I have large sets of 3D data consisting of 1D signals acquired in 2D space. The first step in processing this data is thresholding all signals to find the arrival of a high-amplitude pulse. This pulse is present in all signals and arrives at different times. After thresholding, the 3D data set should be reordered so that every signal starts at the arrival of the pulse and what came before is thrown away (the end of the signals is of no importance, as of now i concatenate zeros to the end of all signals so the data remains the same size).
Now, I have implemented this in the following manner:
First, i start by calculating the sample number of the first sample exceeding the threshold in all signals
M = randn(1000,500,500); % example matrix of realistic size
threshold = 0.25*max(M(:,1,1)); % 25% of the maximum in the first signal as threshold
[~,index] = max(M>threshold); % indices of first sample exceeding threshold in all signals
Next, I want all signals to be shifted so that they all start with the pulse. For now, I have implemented it this way:
outM = zeros(size(M)); % preallocation for speed
for i = 1:size(M,2)
for j = 1:size(M,3)
outM(1:size(M,1)+1-index(1,i,j),i,j) = M(index(1,i,j):end,i,j);
end
end
This works fine, and i know for-loops are not that slow anymore, but this easily takes a few seconds for the datasets on my machine. A single iteration of the for-loop takes about 0.05-0.1 sec, which seems slow to me for just copying a vector containing 500-2000 double values.
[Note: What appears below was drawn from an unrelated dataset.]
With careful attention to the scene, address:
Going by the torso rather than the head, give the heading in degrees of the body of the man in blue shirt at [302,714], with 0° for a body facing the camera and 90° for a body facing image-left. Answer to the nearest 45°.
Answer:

Therefore, I have looked into the best way to tackle this, but for now I haven't found anything better. I have tried several things: 3D masks, linear indexing, and parallel loops (parfor).
for 3D masks, I checked to see if any improvements are possible. Therefore i first contruct a logical mask, and then compare the speed of the logical mask indexing/copying to the double nested for loop.
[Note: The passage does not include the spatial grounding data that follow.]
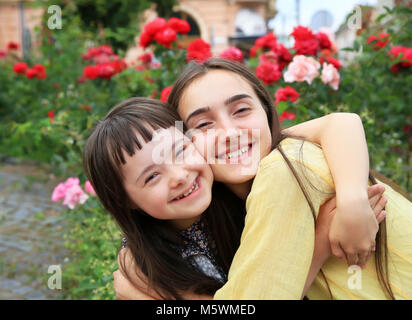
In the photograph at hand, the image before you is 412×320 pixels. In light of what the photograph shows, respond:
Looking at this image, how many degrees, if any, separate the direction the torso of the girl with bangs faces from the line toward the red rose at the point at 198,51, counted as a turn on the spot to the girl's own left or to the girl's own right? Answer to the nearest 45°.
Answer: approximately 135° to the girl's own left

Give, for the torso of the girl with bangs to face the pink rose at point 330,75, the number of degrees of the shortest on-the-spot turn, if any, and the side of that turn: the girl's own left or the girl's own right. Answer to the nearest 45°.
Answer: approximately 90° to the girl's own left

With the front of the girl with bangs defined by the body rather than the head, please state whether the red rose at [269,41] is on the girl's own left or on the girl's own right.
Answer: on the girl's own left

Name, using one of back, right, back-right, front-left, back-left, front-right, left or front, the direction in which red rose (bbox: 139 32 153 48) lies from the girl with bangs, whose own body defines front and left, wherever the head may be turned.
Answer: back-left

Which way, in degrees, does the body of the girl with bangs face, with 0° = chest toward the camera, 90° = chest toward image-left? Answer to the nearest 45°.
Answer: approximately 315°

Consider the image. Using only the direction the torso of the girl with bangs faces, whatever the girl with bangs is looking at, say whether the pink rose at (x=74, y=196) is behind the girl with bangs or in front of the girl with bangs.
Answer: behind

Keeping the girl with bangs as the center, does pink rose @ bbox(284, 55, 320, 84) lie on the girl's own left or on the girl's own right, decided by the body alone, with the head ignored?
on the girl's own left
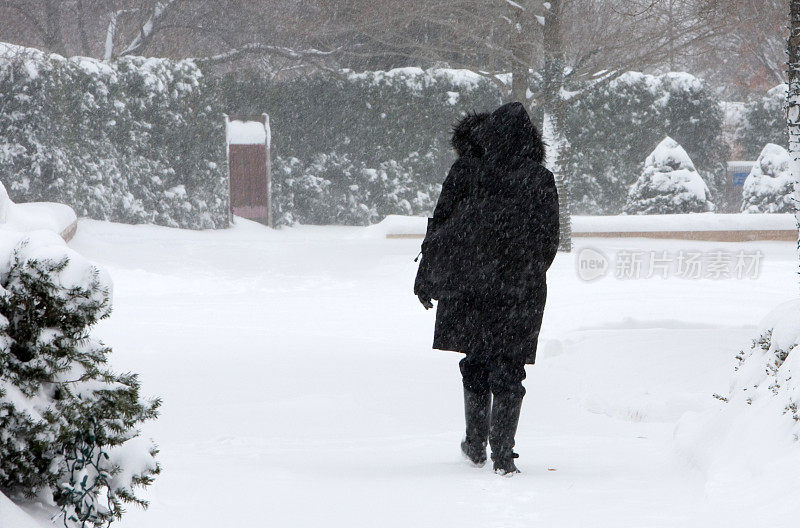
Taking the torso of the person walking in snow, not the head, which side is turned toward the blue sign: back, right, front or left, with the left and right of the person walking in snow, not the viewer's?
front

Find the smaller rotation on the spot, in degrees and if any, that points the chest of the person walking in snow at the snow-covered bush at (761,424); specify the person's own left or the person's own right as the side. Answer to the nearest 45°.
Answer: approximately 90° to the person's own right

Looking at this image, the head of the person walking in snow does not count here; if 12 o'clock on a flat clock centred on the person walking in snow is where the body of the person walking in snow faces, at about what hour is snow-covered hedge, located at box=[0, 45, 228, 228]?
The snow-covered hedge is roughly at 11 o'clock from the person walking in snow.

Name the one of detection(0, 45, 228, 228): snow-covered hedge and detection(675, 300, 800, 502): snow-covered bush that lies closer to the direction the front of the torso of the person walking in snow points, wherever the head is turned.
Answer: the snow-covered hedge

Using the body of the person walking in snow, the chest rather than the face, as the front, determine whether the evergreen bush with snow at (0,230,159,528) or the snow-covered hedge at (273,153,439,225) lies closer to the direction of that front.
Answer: the snow-covered hedge

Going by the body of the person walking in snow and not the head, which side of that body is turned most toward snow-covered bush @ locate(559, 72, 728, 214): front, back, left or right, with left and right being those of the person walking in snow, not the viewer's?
front

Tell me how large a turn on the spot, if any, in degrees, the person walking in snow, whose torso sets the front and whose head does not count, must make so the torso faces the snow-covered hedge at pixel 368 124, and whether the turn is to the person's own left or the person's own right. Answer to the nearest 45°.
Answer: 0° — they already face it

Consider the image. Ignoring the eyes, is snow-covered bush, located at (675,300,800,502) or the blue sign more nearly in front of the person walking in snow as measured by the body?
the blue sign

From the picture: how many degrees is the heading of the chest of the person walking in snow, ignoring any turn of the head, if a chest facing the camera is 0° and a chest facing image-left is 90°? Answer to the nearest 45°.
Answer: approximately 180°

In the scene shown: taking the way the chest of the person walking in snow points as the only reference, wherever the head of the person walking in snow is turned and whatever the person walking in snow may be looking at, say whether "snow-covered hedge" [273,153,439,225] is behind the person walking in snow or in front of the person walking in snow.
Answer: in front

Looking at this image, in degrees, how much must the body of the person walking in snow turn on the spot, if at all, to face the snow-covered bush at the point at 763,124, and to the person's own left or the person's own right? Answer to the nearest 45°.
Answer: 0° — they already face it

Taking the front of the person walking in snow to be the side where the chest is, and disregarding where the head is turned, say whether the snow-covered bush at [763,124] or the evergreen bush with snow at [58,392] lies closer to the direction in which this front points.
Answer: the snow-covered bush

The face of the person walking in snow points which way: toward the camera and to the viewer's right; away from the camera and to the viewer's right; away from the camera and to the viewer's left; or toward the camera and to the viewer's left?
away from the camera and to the viewer's left
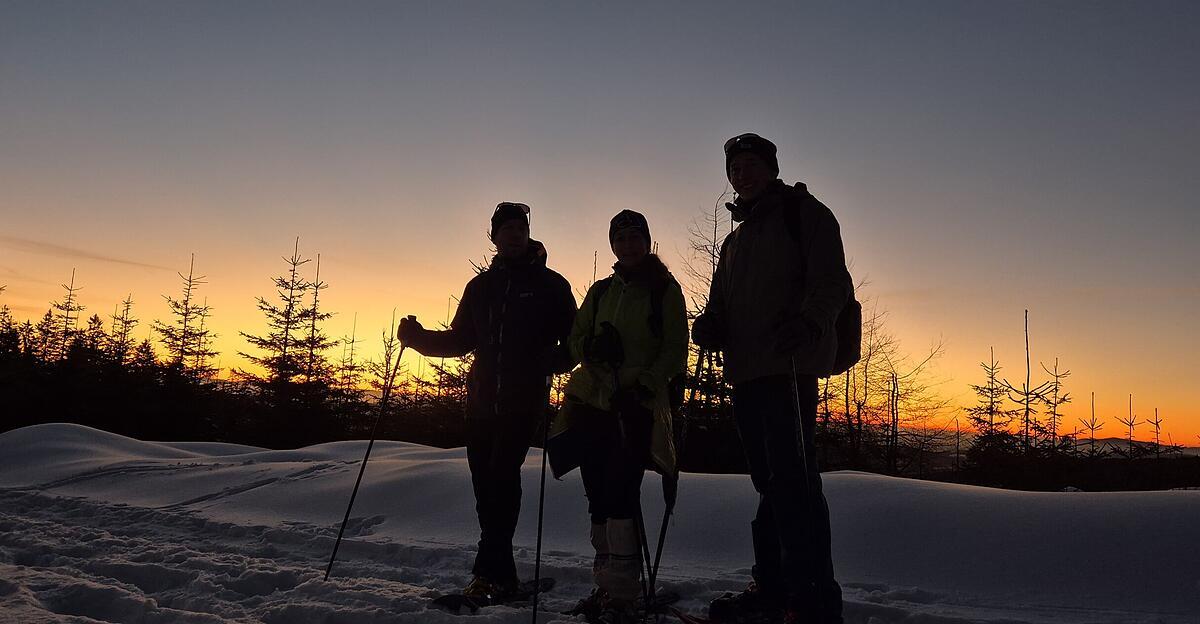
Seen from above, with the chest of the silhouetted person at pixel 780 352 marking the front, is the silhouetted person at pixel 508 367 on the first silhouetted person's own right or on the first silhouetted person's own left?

%% set up for logical mask copying
AA = logical(ones(500,1)); % only copy the first 500 values after the threshold value
Mask = logical(zeros(size(M)));
Jepla = zeros(500,size(M,2),size(M,3));
for i = 1:size(M,2)
for j = 1:size(M,3)
Mask(index(1,i,j):index(1,i,j)+499,i,j) = AA;
end
end
%% speed comparison
tic
Jepla = M(Mask);
toc
tic
for i = 1:size(M,2)
for j = 1:size(M,3)
outM(1:size(M,1)+1-index(1,i,j),i,j) = M(index(1,i,j):end,i,j);
end
end
toc
The for-loop is faster every time, even though there is more that's copied.
Next, linear indexing.
%% setup for linear index copying
%put all indices in 1 long column
LongIndex = reshape(index,numel(index),1);
% convert to linear indices and store in new variable
linearIndices = sub2ind(size(M),LongIndex,repmat(1:size(M,2),1,size(M,3))',repelem(1:size(M,3),size(M,2))');
% extend linear indices with those of all values to copy
k = zeros(numel(M),1);
count = 1;
for i = 1:numel(LongIndex)
values = linearIndices(i):size(M,1)*i;
k(count:count+length(values)-1) = values;
count = count + length(values);
end
k = k(1:count-1);
% get linear indices of locations in new matrix
l = zeros(length(k),1);
count = 1;
for i = 1:numel(LongIndex)
values = repelem(LongIndex(i)-1,size(M,1)-LongIndex(i)+1);
l(count:count+length(values)-1) = values;
count = count + length(values);
end
l = k-l;
% create new matrix
outM = zeros(size(M));
%% speed comparison
tic
outM(l) = M(k);
toc
tic
for i = 1:size(M,2)
for j = 1:size(M,3)
outM(1:size(M,1)+1-index(1,i,j),i,j) = M(index(1,i,j):end,i,j);
end
end
toc
Again, the alternative approach, linear indexing, is (a lot) slower. After this failed, I learned about parallelisation, and though this would for sure speed up my code. By reading some of the documentation around parfor and trying it out a bit, I changed my code to the following:
gcp;
outM = zeros(size(M));
inM = mat2cell(M,size(M,1),ones(size(M,2),1),size(M,3));
tic
parfor i = 1:500
for j = 1:500
outM(:,i,j) = [inM{i}(index(1,i,j):end,1,j);zeros(index(1,i,j)-1,1)];
end
end
end
toc
I changed it so that "outM" and "inM" would both be sliced variables, as I read this is best. Still this is very slow, a lot slower than the original for loop.
So now the question, should I give up on trying to improve the speed of this operation? Or is there another way in which to do this? I have searched a lot, and for now do not see how to speed this up. Sorry for the long question, but I wanted to show what I tried. Thank you in advance!